An asteroid large enough to destroy a major U.S. city is expected to whiz past the Earth the day after Valentine's Day, coming closer to hitting the planet than any object of its size before, experts say. Of course, they're not counting those that have actually slammed into Earth.
Known as 2012 DA14, the asteroid has a 148-foot diameter and the mass equivalent of a cruise ship, the
Christian Science Monitor reports.
Though it is not the largest asteroid that scientists have ever seen, the 2012 DA14's size is similar to another asteroid that exploded over Siberia in 1908 and flattened 80 million trees.
When it is closest to the Earth on Feb. 15, the asteroid will be about 17,000 miles from the Earth's surface, which is 5,000 miles below the altitude that most major weather and communications satellites operate.
While the asteroid will approach the Earth, astronomers have adamantly declared that there is no chance it will strike the planet.
"Its orbit is very well-known. We know exactly where it's going to go, and it cannot hit the Earth," Don Yeomans, a NASA specialist for near-Earth objects, told CNN.
Paul Chodas and Don Yeomans, astronomers at NASA's Jet Propulsion Laboratory, said that on average asteroids of this size come this close to Earth once every 40 or so years and collide with the planet once every 1,200 years.

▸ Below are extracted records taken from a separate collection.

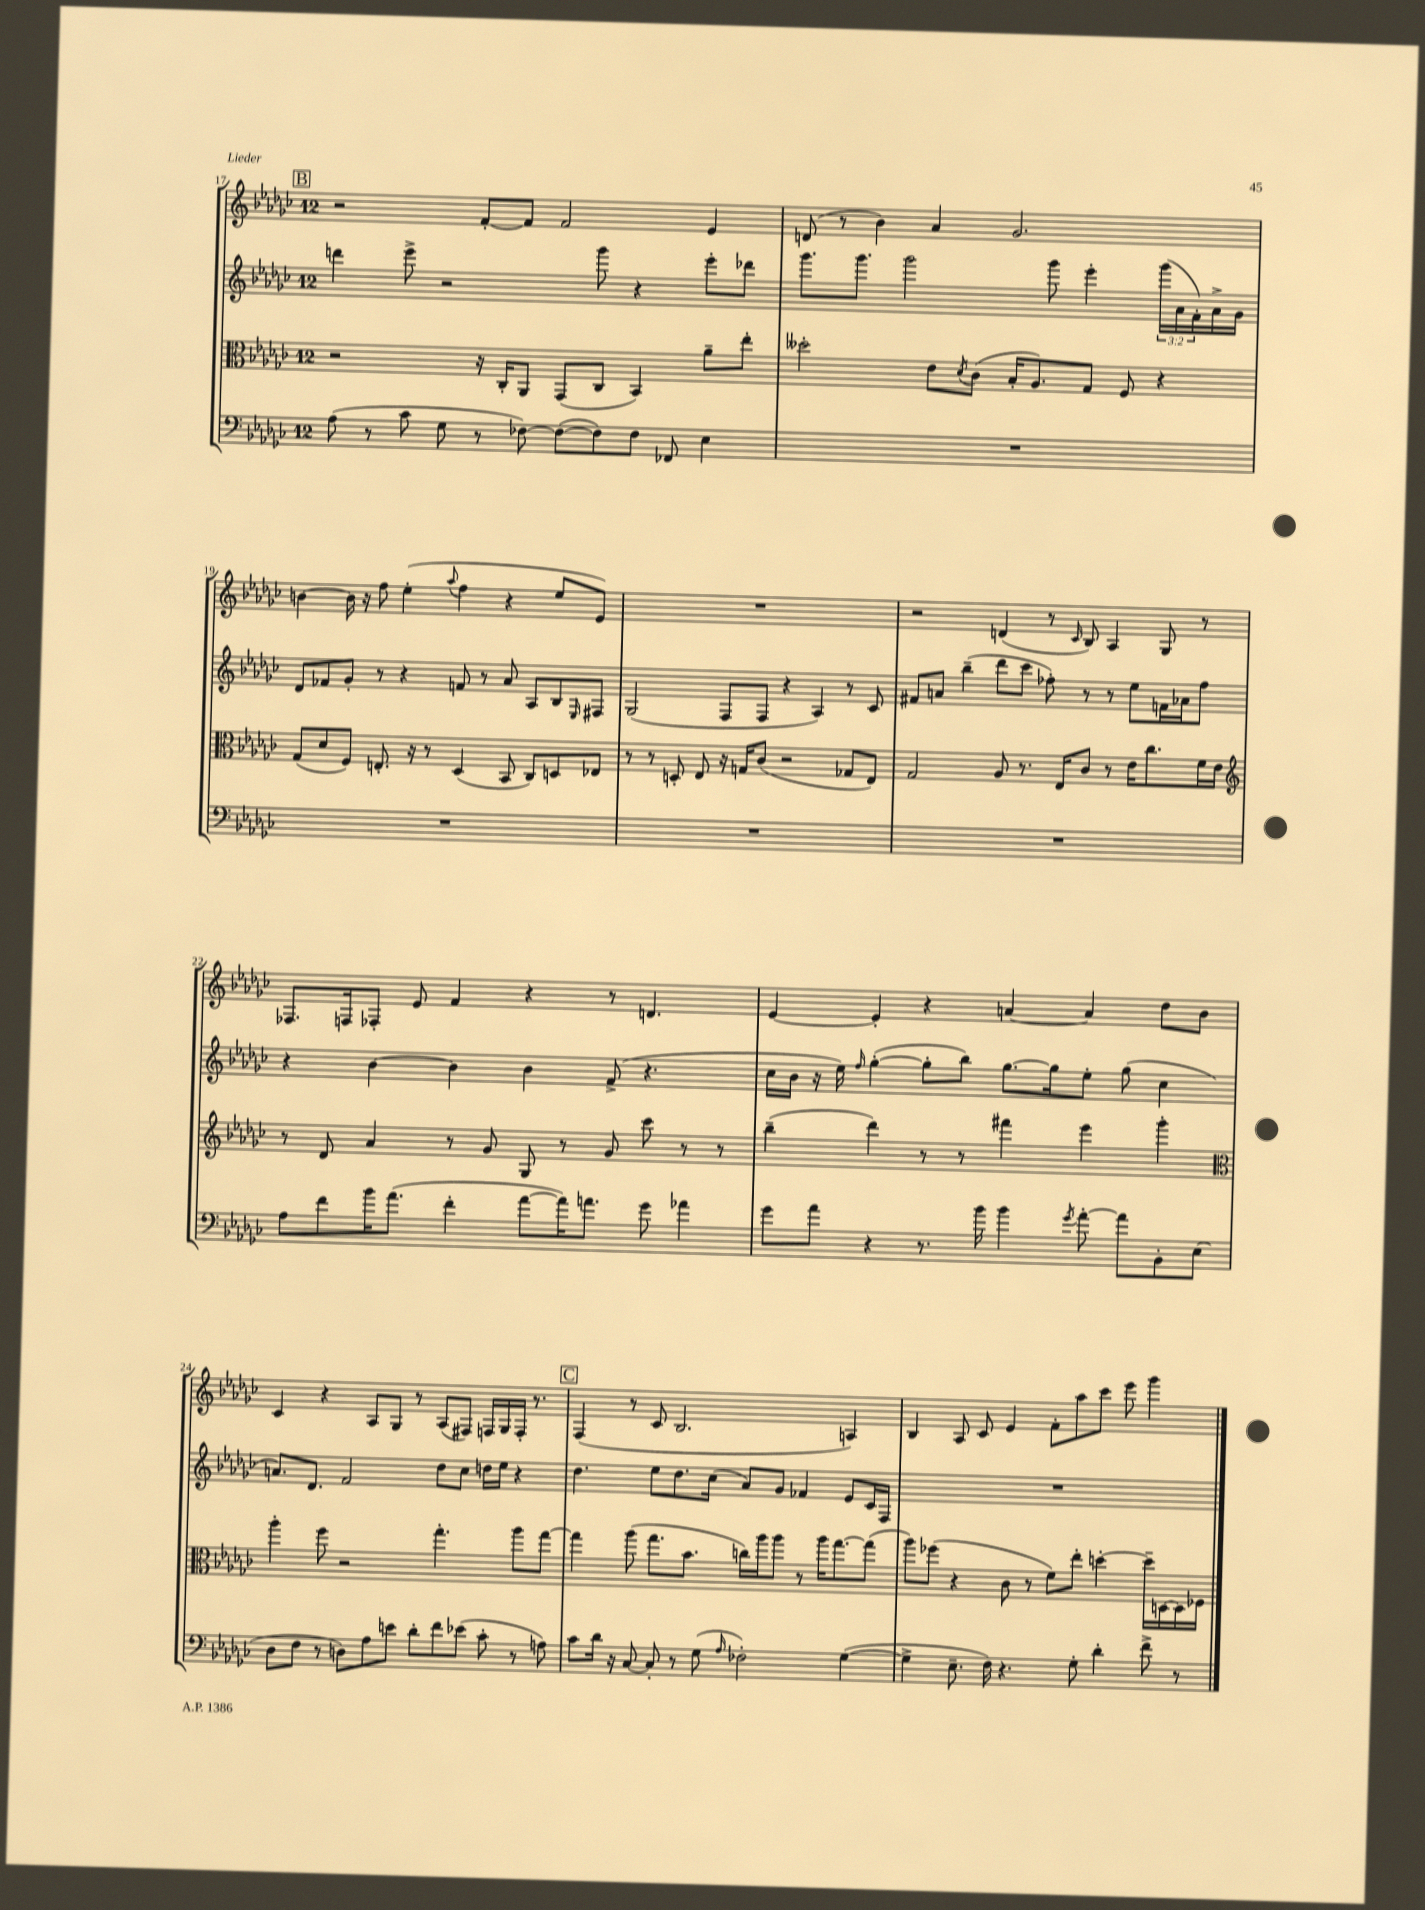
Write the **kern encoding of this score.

**kern	**kern	**kern	**kern
*staff4	*staff3	*staff2	*staff1
*clefF4	*clefC3	*clefG2	*clefG2
*k[b-e-a-d-g-c-]	*k[b-e-a-d-g-c-]	*k[b-e-a-d-g-c-]	*k[b-e-a-d-g-c-]
*M12/8	*M12/8	*M12/8	*M12/8
(8A-	2r	4ddd	2r
8r	.	.	.
8c-	.	8eee-^	.
8G-	.	2r	.
8r	16r	.	[8f'
.	16C-'	.	.
[8F-)	8AA-	.	8f]
(8F-_	(8GG-	.	2f
8F-])	8C-	8ggg-	.
8F-	4BB-)	4r	.
8FF-	.	.	.
4E-	8a-~	8eee-'	4e-
.	8ee-'	8ddd-	.
=	=	=	=
1.r	2dd--'	8.ggg-	(8d
.	.	.	8r
.	.	8.ggg-	.
.	.	.	4b-)
.	.	2ggg-	.
.	8e-	.	4a-
.	8qd-	.	.
.	(8c-	.	.
.	16B-'	.	2.g-
.	8.A-)	.	.
.	.	8ggg-	.
.	8G-	4eee-'	.
.	8F	.	.
.	4r	(24ggg-	.
.	.	24a-	.
.	.	24f')	.
.	.	16a-^	.
.	.	16g-	.
=	=	=	=
1.r	(8G-	8d-	[4b
.	8d-	8f-	.
.	8F)	8g-'	16b]
.	.	.	16r
.	8.E'	8r	8ff
.	.	4r	(4ee-'
.	16r	.	.
.	8r	.	.
.	.	.	8qqaa-
.	(4D-	8f	4ff
.	.	8r	.
.	8BB-	8a-	4r
.	8C-)	8A-	.
.	8D	8B-	8ee-
.	.	16qqE-	.
.	8E-	8F#	8e-)
=	=	=	=
1.r	8r	(2G-	1.r
.	8r	.	.
.	8D'	.	.
.	8E-	.	.
.	16r	8F	.
.	16G	.	.
.	(8c-	8F	.
.	2r	4r	.
.	.	4A-)	.
.	8G-	8r	.
.	8E-)	8c-	.
=	=	=	=
1.r	2G-	8f#	2r
.	.	8a	.
.	.	(4bb-~	.
.	8A-	8ddd-	(4d
.	8.r	8ccc-	.
.	.	8ff-')	8r
.	16E-	.	.
.	.	.	16qqc-
.	8c-	8r	8B-)
.	8r	8r	4A-
.	16e-	8ee-	.
.	8.cc-	.	.
.	.	16f	8G-
.	.	16a-	.
.	16f	8ff-	8r
.	16e-	.	.
=	=	=	=
*	*clefG2	*	*
8A-	8r	4r	8.F-
8f	8d-	.	.
.	.	.	16F
16b-	4a-	[4b-	8F-'
(8.a-	.	.	.
.	.	.	8e-
4f'	8r	4b-]	4f
.	8g-	.	.
[8a-	8G-	4b-	4r
16a-])	8r	.	.
8.a	.	.	.
.	8g-	(8f^	8r
8g-	8ccc-	4.r	4.d
4a-	8r	.	.
.	8r	.	.
=	=	=	=
8g-	(4bb-~	16cc-	[4e-
.	.	16b-	.
8a-	.	16r	.
.	.	16ee-)	.
.	.	16qqff	.
4r	4ddd-)	([4gg-'	4e-']
8.r	8r	8gg-']	4r
.	8r	8bb-)	.
16b-	.	.	.
4b-	4fff#	[8.gg-	[4a
.	.	16gg-]	.
8qg-	.	.	.
[8a-'	4eee-	8ee-'	4a]
8a-]	.	(8gg-	.
8BB-'	4ggg-'	4cc-	8dd-
(8E-	.	.	8b-
=	=	=	=
*	*clefC3	*	*
8D-	4aa-'	8.a)	4c-
8F	.	.	.
.	.	8.d-	.
8r	8ff	.	4r
8D)	2r	2f	.
8A-	.	.	8A-
8e	.	.	8G-
8d-'	.	.	8r
8f	4.gg-'	8dd-	(8A-
(8e-	.	8cc-	8F#)
8c-'	.	16dd	16F
.	.	16ee-	16G-
8r	8aa-	4r	16F'
.	.	.	8.r
8A)	[8gg-	.	.
=	=	=	=
8c-	4gg-]	4.dd-	(4F
16d-	.	.	.
16r	.	.	.
[8C-	(8aa-	.	8r
8C-']	8.gg-	8ee-	8c-
8r	.	8.dd-	2.B-
.	8.b-	.	.
(8G-	.	.	.
.	.	(16cc-	.
16qqA-	.	.	.
2F-')	16cc)	8a-)	.
.	16aa-	.	.
.	8aa-	8g-	.
.	8r	4f-	.
.	16aa-	.	.
.	[8.gg-	.	.
([4G-	.	8e-	4A)
.	(8gg-]	16c-	.
.	.	16F	.
=	=	=	=
4G-^]	8aa-)	1.r	4B-
.	(8ff-	.	.
8.E-~	4r	.	8A-
.	.	.	8c-
16F)	.	.	.
4.r	8c-	.	4e-
.	8r	.	.
.	8f)	.	8f'
8G-'	8ee-'	.	8aa-
4d-'	[4dd'	.	8ccc-
.	.	.	8eee-
8f^	16dd~]	.	4ggg-
.	[16D	.	.
8r	16D]	.	.
.	16F-	.	.
==	==	==	==
*-	*-	*-	*-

A team of amateur astronomers in Spain discovered the 2012 DA14 last February.
"These small objects can appear at any moment," Jaime Nomen, a Barcelona dental surgeon who led the team, told CNN.
Nomen said his team routinely hunts for small objects in the orbit that might not appear until weeks before they approach.

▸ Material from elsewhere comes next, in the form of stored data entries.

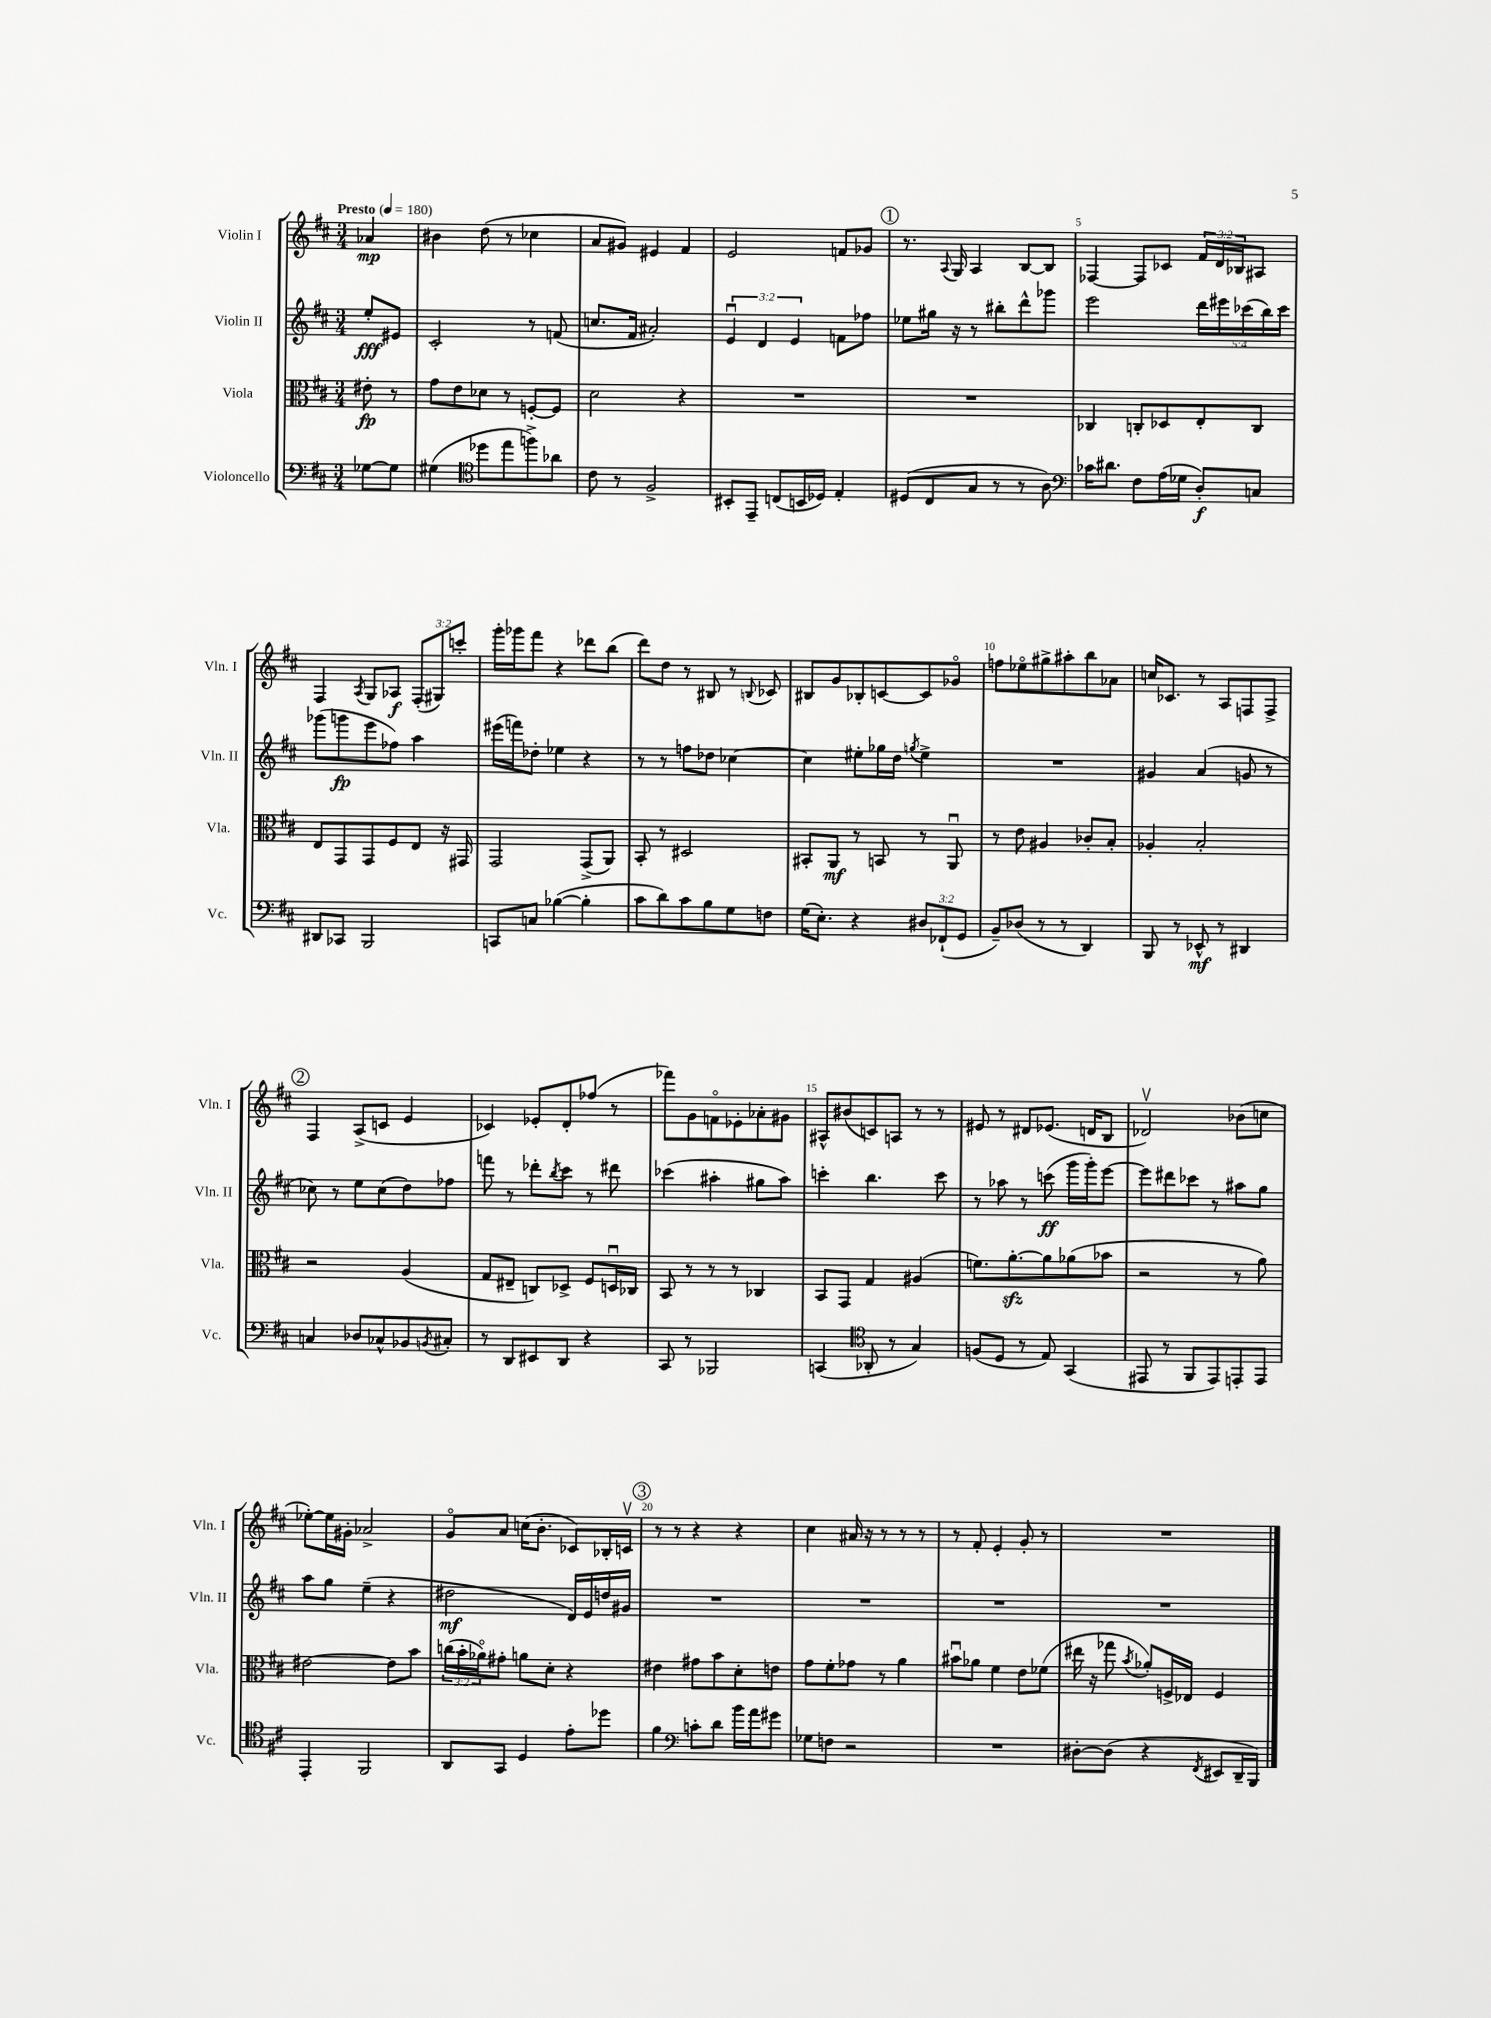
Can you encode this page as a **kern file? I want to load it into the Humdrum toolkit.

**kern	**kern	**kern	**kern
*staff4	*staff3	*staff2	*staff1
*clefF4	*clefC3	*clefG2	*clefG2
*k[f#c#]	*k[f#c#]	*k[f#c#]	*k[f#c#]
*M3/4	*M3/4	*M3/4	*M3/4
*MM180	*MM180	*MM180	*MM180
[8G-	8e#'	8ee'	4a-
8G-]	8r	8e#	.
=	=	=	=
(4G#	8g	2c#'	4b#
.	8e	.	.
*clefC4	*	*	*
8dd-	8d-	.	(8dd
8ee	8r	.	8r
8ff^)	[8F'	8r	4cc-
8a-	8F]	(8f	.
=	=	=	=
8c#	2d	8.cc	8a
8r	.	.	8g#)
.	.	16f#	.
2F#^	.	2a#')	4e#
.	4r	.	4f#
=	=	=	=
8BB#'	2.r	6eu	2e
8EE~	.	.	.
.	.	6d	.
(8C	.	.	.
.	.	6e	.
16BB	.	.	.
16D-)	.	.	.
4E'	.	8f	8f
.	.	8ff-	8g-
=	=	=	=
(8D#	2.r	8ee-	8.r
8C#	.	16gg#	.
.	.	.	8qqA
.	.	16r	16G
8G	.	8r	4A
8r	.	8bb#'	.
8r	.	8ddd^^	[8B
8A)	.	8ggg-	8B]
=	=	=	=
*clefF4	*	*	*
16c-	4C-	2eee	[4F-
8.d#	.	.	.
8F#	8C'	.	8F-]
(16A	8D-	.	8c-
16G-	.	.	.
8D')	8E'	20ddd	24f#
.	.	.	24d
.	.	20eee#	.
.	.	.	24B-
.	.	(20ccc-	.
8C	8C	.	8A#
.	.	20bb)	.
.	.	20ccc-	.
=	=	=	=
8DD#	8E	(8ggg-	4F#
8CC-	8GG	8ggg	.
.	.	.	8qA
2BBB	8GG	8eee	8G
.	8F#	8ff-)	8A-
.	8E	4aa	(12F#'
.	.	.	12G#)
.	16r	.	.
.	.	.	12ccc'
.	16GG#	.	.
=	=	=	=
8CC	2GG	(16eee#	16ggg'
.	.	16fff)	16ggg-
8C	.	8dd-'	8fff#
([4B-	.	4ee-	4r
4B-']	(8GG^	4r	8ddd-
.	8AA)	.	(8bb
=	=	=	=
8c#	8BB'	8r	8ddd)
8d)	8r	8r	8dd
8c#	2D#	8ff	8r
8B	.	8dd-	8B#
8G	.	[4cc-	8r
.	.	.	8qqB
8F	.	.	8c-
=	=	=	=
(16G	8BB#'	4cc-]	8B#
8.E')	.	.	.
.	8AA	.	8g
4r	8r	8ee#'	8B-'
.	8BB	16gg-	[8c
.	.	16dd	.
.	.	8qgg	.
12D#	8r	4ee#^	8c]
(12FF-`	.	.	.
.	8AAu	.	8g-o
12GG	.	.	.
=	=	=	=
8BB~)	8r	2.r	8ff
(8D-	8e	.	8ee-o
8r	4A#	.	8gg#^
8r	.	.	8aa#'
4DD)	8c-'	.	8bb
.	8B'	.	8a-
=	=	=	=
8BBB	4A-'	4g#	16cc
.	.	.	8.c-
8r	.	.	.
8EE-^^	2B'	(4a	8r
8r	.	.	8A
4DD#	.	8g	8F
.	.	8r	8F^
=	=	=	=
4C	2r	8cc-)	4F#
.	.	8r	.
8D-	.	8ee	(8A^
8C-^^	.	(8cc-	8c
8BB-	(4A	8dd)	4e
8qBB	.	.	.
8C#'	.	8ff-	.
=	=	=	=
8r	8G	8fff	4c-)
8DD	8E#~	8r	.
8EE#	8C)	8ddd-'	8e-'
.	.	8qbb	.
8DD	8D-^	8ccc#	8d'
4r	8F#	8r	(8ff-
.	16Du	8ddd#	8r
.	16C-	.	.
=	=	=	=
8CC#	8BB	(4ccc-	8fff-)
8r	8r	.	8g
2BBB-	8r	4aa#'	8fo
.	8r	.	8e-'
.	4C-	8gg#	8a-'
.	.	8aa#)	8g#
=	=	=	=
(4CC	8BB	4ccc'	8A#^^
.	8GG	.	(8b#
*clefC4	*	*	*
8AA-'	4G	4.bb	8c)
8r	.	.	8A
4G)	(4A#	.	8r
.	.	8ccc	8r
=	=	=	=
(8F	8.f)	8r	8e#
8D	.	8aa-	8r
.	[8.a'	.	.
8r	.	8r	8d#
8E)	8a]	(8ccc	(8.e-
(4GG	(8a-	16ggg	.
.	.	16ggg')	16d
.	8b-	[8eee	8B
=	=	=	=
8EE#	2r	8eee]	2d-v)
8r	.	8ddd#	.
8FF#	.	8ccc-	.
8EE#)	.	8r	.
8EE'	8r	8aa#	(8b-
8EE	8a)	8gg	8cc
=	=	=	=
4EE'	[2e#	8aa	[8ee-')
.	.	8gg	16ee-]
.	.	.	16g#'
2FF#	.	(4ee~	2a-^
.	8e#]	4r	.
.	8b	.	.
=	=	=	=
8AA	(24cc	2dd#	8go
.	24b'	.	.
.	24a-o)	.	.
8GG	8g#'	.	8a
4D	8a	.	(16cc
.	.	.	8.b'
.	8d'	.	.
8e'	4r	16d)	8c-)
.	.	16e	.
8dd-	.	16dd	16B-'
.	.	16g#	16cv
=	=	=	=
4f#	4e#	2.r	8r
.	.	.	8r
*clefF4	*	*	*
8c'	8g#	.	4r
8d	8b	.	.
16b	8d'	.	4r
16a	.	.	.
8g#	8e	.	.
=	=	=	=
8G-	8g	2.r	4cc#
8F	8f#'	.	.
2r	8g-	.	16a#
.	.	.	16r
.	8r	.	8r
.	4a	.	8r
.	.	.	8r
=	=	=	=
2.r	8b#u	2.r	8r
.	8a-	.	8f#'
.	4f#	.	4e'
.	8e	.	8g'
.	(8f-	.	8r
=	=	=	=
[8D#'	16ee#	2.r	2.r
.	16r	.	.
(8D#]	8gg-	.	.
.	8qb	.	.
4r	8a-')	.	.
.	16F^	.	.
.	16E-	.	.
8qFF#	.	.	.
8EE#	4F	.	.
16DD~	.	.	.
16BBB)	.	.	.
==	==	==	==
*-	*-	*-	*-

Comprised of stone rather than metal or ice, the asteroid will pass by the earth at an even closer distance in 2110, at which point there will still be a small chance the object will hit the planet, astronomers say.
This isn't the first asteroid to make headlines in recent months.
In early December, a
3-mile-wide asteroid passed the earth at a distance of approximately 4.3 million miles. If it collided with the Earth, scientists say the impact could have killed off the human race, just as scientists hypothesize a 6-mile-wide asteroid decimated dinosaurs 65 million years ago.